Melalui perspektif HAM, setiap individu dapat jaminan membentuk keluarga dari pernikahan tanpa melihat status dan agama.
Ada dua lapis persoalan, instrumen HAM internasional memberi garansi individu hak dasar untuk membentuk keluarga.
Namun, aturan domestik membuka ruang tafsir membatasi hak-hak itu hanya berdasarkan kesamaan agama.
"Terkait dengan celah pasal karet UU No 1 tahun 1974, mengacu pada UU No 23 tahun 2006 pasal 35a, pernikahan beda agama bisa dilakukan melalui pengetahuan pengadilan dan mendapat catatan administrasi kependudukan (Adminduk), tentu dilakukan menurut agama dan kepercayaan," ujarnya.
Oleh kelompok Islam tertentu, poin tersebut mendapat perhatian.
Pasal terkait Adminduk itu dianggap memberi celah bagi rekognisi pernikahan beda agama di Indonesia.
Ketika UU Pernikahan tidak memberi ruang, ada upaya hukum lain yang dapat dilakukan.
"Sementara teman kita dari ruang sebelah (golongan Islam yang lain, Red) mengupayakan yudisial review terhadap UU No 23 tahun 2006 pasal 35a. Karena pasal ini satu-satunya ruang atau celah yang memungkinkan (dipakai, Red) individu dan masyarakat yang pro terhadap isu pernikahan beda agama," tuturnya.

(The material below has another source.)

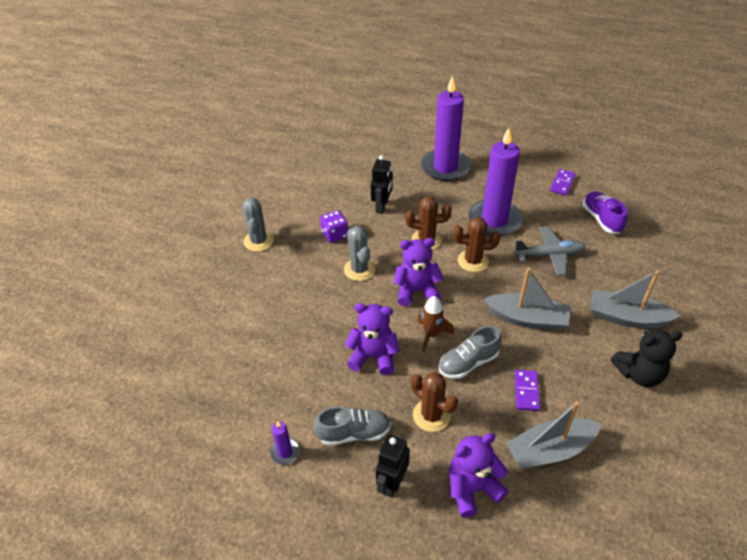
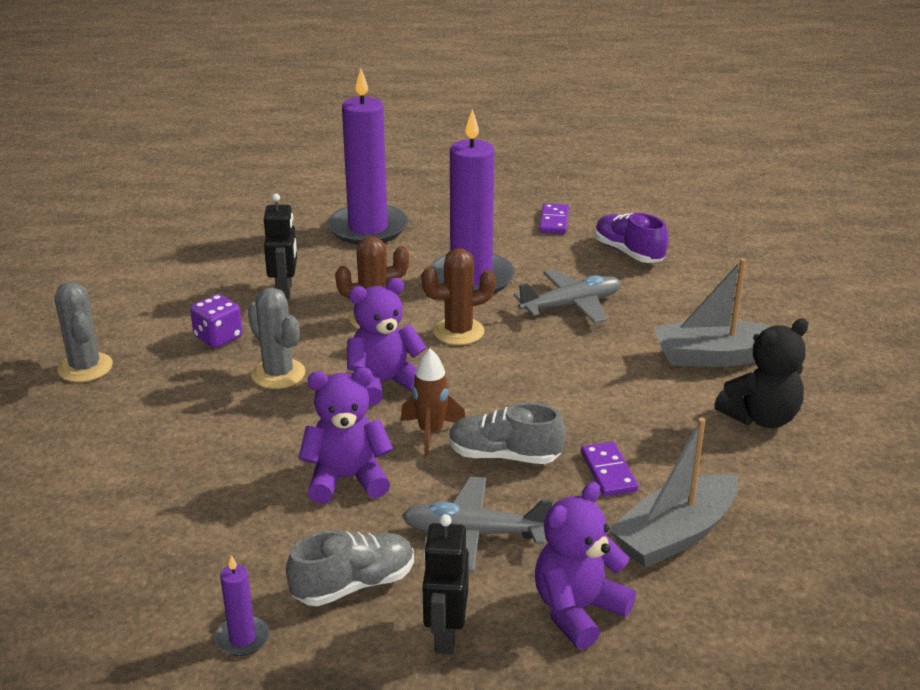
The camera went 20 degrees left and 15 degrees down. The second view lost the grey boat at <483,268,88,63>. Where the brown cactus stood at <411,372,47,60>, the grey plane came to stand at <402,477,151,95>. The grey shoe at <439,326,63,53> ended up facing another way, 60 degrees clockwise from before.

"Ada upaya hukum yang sama untuk semakin menutup ruang. Ada arus lain, selain arus yang kita ciptakan untuk advokasi. Ada arus dari kelompok sebelah (Islam golongan lain, Red), untuk semakin menutup semua peluang pernikahan beda agama bisa dilakukan di Indonesia," imbuhnya.